Adelina’s journey to darkness progressed much faster in The Rose Society than it did in TYE. In the beginning of the series, you can feel her fighting against her anger and darkness to be “good,” but the farther the series progresses, the darker Adelina seems to get. That, to me, was my favorite part of the novel–you can see her character development very clearly throughout TRS, and by the end she’s in a completely different place than she started. I won’t say much because of spoilers, but the Adelina from TRS is a whole different animal than the Adelina from TYE (coincidentally, she’s called the White Wolf now, and I think that has a pretty badass ring to it, don’t you?).
The new characters were all pretty interesting and nice additions to the story. However, while the new characters were all, for the most part, well developed, the old characters from TYE still felt like they were lacking something to me.

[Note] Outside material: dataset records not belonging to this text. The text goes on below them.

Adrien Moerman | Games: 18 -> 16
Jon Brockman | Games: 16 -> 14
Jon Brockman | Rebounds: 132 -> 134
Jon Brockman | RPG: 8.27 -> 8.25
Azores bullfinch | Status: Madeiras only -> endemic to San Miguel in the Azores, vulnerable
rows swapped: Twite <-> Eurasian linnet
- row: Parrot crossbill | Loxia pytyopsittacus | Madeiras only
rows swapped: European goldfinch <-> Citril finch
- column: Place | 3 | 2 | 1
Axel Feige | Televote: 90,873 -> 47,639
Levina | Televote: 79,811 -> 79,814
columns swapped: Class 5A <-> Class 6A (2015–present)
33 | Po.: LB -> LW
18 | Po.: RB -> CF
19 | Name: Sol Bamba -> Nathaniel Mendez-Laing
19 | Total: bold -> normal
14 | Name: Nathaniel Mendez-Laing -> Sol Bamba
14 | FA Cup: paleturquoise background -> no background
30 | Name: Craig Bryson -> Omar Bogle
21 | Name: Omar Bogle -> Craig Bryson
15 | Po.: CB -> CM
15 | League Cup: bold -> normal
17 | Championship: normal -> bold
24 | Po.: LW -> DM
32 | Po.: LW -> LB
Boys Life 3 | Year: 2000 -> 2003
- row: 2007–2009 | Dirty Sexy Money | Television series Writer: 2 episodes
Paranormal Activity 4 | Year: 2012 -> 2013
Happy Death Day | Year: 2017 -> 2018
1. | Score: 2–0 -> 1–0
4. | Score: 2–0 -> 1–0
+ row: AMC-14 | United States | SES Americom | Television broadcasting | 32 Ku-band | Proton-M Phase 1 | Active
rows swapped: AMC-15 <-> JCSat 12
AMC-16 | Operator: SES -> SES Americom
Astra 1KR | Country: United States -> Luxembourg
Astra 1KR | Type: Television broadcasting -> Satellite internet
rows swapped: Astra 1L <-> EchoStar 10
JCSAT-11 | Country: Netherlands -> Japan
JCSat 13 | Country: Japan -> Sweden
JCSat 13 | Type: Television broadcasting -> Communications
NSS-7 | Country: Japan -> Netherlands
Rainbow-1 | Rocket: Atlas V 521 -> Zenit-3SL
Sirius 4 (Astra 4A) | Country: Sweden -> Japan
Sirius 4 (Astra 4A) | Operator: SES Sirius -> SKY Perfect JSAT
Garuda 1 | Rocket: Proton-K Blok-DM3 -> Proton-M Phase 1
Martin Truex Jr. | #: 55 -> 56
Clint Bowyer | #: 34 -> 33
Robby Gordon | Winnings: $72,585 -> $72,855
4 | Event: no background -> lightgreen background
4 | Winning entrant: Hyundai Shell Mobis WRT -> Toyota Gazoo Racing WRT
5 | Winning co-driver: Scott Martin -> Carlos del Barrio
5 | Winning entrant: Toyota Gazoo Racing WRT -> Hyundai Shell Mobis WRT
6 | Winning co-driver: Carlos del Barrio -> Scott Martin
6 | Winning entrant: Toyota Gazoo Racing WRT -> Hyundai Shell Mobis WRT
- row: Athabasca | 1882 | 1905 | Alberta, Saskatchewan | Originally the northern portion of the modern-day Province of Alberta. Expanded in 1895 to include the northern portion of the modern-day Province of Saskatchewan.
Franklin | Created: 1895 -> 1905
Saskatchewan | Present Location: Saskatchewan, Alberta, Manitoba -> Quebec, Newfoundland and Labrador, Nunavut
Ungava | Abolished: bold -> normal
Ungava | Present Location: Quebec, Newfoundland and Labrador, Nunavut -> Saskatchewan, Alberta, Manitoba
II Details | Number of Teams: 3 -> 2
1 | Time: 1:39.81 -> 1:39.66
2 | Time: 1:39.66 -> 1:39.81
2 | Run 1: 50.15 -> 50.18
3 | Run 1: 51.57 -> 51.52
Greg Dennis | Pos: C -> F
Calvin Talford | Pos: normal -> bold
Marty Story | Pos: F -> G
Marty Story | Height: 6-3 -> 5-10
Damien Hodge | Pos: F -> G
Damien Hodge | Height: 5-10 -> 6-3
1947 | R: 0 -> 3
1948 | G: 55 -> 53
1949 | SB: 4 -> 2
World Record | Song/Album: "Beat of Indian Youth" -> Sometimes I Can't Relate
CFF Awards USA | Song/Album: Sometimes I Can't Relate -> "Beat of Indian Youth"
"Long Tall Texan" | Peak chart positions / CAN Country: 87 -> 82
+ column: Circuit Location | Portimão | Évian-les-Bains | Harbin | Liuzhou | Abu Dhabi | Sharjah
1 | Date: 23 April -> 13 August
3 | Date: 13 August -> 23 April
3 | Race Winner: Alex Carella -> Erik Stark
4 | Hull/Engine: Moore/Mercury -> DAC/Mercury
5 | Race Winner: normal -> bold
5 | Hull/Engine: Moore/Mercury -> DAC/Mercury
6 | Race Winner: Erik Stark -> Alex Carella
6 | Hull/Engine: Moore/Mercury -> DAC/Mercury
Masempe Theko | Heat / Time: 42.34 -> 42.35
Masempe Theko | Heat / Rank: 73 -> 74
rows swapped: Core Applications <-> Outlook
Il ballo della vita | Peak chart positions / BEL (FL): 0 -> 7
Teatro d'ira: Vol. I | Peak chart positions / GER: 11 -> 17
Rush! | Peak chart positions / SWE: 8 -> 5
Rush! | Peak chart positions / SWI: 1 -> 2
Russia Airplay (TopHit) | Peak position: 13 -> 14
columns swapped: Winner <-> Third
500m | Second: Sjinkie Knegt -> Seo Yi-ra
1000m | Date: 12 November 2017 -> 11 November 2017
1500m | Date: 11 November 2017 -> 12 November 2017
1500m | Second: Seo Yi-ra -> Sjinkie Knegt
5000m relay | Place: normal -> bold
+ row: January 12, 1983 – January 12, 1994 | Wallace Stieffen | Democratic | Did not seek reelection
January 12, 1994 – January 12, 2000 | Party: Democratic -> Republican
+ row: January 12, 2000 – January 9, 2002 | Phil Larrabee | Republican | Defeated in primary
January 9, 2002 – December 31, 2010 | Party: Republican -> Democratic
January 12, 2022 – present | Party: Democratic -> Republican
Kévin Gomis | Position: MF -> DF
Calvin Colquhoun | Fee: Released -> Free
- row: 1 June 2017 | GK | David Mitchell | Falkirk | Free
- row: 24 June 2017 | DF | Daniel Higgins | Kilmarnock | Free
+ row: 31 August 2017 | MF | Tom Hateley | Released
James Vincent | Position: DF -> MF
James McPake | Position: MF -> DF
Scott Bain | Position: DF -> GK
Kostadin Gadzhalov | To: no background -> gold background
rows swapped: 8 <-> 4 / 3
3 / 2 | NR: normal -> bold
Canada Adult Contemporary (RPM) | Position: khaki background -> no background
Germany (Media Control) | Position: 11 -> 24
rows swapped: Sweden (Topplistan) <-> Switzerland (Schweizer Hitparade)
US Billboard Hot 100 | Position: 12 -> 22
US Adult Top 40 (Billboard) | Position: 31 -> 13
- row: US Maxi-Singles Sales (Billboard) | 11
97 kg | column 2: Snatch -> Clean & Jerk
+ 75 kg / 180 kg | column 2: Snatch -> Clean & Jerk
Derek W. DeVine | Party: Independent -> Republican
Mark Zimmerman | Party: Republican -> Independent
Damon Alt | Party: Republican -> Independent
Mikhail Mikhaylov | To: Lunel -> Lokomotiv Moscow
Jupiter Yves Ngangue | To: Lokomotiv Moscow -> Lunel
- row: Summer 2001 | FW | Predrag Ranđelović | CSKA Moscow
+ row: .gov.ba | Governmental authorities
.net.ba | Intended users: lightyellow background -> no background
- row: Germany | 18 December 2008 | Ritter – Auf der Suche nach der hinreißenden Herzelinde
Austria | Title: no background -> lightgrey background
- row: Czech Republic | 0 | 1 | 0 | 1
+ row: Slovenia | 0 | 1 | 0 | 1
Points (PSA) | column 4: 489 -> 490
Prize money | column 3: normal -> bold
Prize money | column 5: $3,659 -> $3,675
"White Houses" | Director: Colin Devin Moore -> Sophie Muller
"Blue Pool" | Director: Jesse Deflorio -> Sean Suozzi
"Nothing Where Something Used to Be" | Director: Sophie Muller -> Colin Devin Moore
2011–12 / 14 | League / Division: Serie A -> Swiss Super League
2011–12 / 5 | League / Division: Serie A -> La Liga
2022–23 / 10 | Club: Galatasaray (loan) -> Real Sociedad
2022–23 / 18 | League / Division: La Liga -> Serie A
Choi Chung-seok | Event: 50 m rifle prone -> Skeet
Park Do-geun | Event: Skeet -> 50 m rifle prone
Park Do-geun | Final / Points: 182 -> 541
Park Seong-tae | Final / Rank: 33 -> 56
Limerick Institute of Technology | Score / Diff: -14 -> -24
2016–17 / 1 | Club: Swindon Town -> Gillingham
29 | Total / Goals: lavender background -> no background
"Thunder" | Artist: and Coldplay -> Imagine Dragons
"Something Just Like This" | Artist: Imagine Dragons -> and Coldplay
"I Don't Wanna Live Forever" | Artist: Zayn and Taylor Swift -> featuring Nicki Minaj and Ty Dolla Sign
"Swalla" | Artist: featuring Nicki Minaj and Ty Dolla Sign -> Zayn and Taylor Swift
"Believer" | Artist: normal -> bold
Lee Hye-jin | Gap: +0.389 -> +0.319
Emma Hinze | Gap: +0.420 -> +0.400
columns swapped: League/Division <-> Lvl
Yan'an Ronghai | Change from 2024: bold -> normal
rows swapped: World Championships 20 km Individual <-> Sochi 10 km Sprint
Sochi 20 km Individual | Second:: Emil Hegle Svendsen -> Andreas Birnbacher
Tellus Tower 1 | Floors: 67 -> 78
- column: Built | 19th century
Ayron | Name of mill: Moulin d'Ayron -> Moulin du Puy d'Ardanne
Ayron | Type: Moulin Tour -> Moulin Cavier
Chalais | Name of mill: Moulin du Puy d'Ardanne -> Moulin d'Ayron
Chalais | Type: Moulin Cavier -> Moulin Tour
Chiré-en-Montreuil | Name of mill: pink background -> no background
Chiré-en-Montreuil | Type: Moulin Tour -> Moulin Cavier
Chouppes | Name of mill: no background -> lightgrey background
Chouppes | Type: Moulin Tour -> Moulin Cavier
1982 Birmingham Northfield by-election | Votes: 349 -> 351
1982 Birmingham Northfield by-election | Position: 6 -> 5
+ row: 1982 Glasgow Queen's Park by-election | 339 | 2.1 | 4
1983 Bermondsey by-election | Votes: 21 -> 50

The Daggers are all still bland characters who have no distinctive character traits to them, and I didn’t care about their lives at all (which in a novel with stakes like TRS, that’s a very bad thing). They still felt woefully undeveloped to me which was disappointing after seeing Adelina’s terrific development. It made me want to roll my eyes Cersei Lannister-style because it was so infuriating!
Oh, remember the new character at the end of TYE, Maeve? The new Elite with the supposed power to bring back people from the dead? Well, all those questions you have about her and a certain someone–they’re answered. And I don’t know if you’ll like the outcome.
Overall, The Rose Society was a great improvement from the first novel and offered an exciting look at what makes a villain become a villain. While some of the characters were lackluster and the plot lagged at times, the story was a thrilling edition to the series and was a great improvement compared to the first book. I will definitely be reading the final book to see how Adelina’s story comes to an end.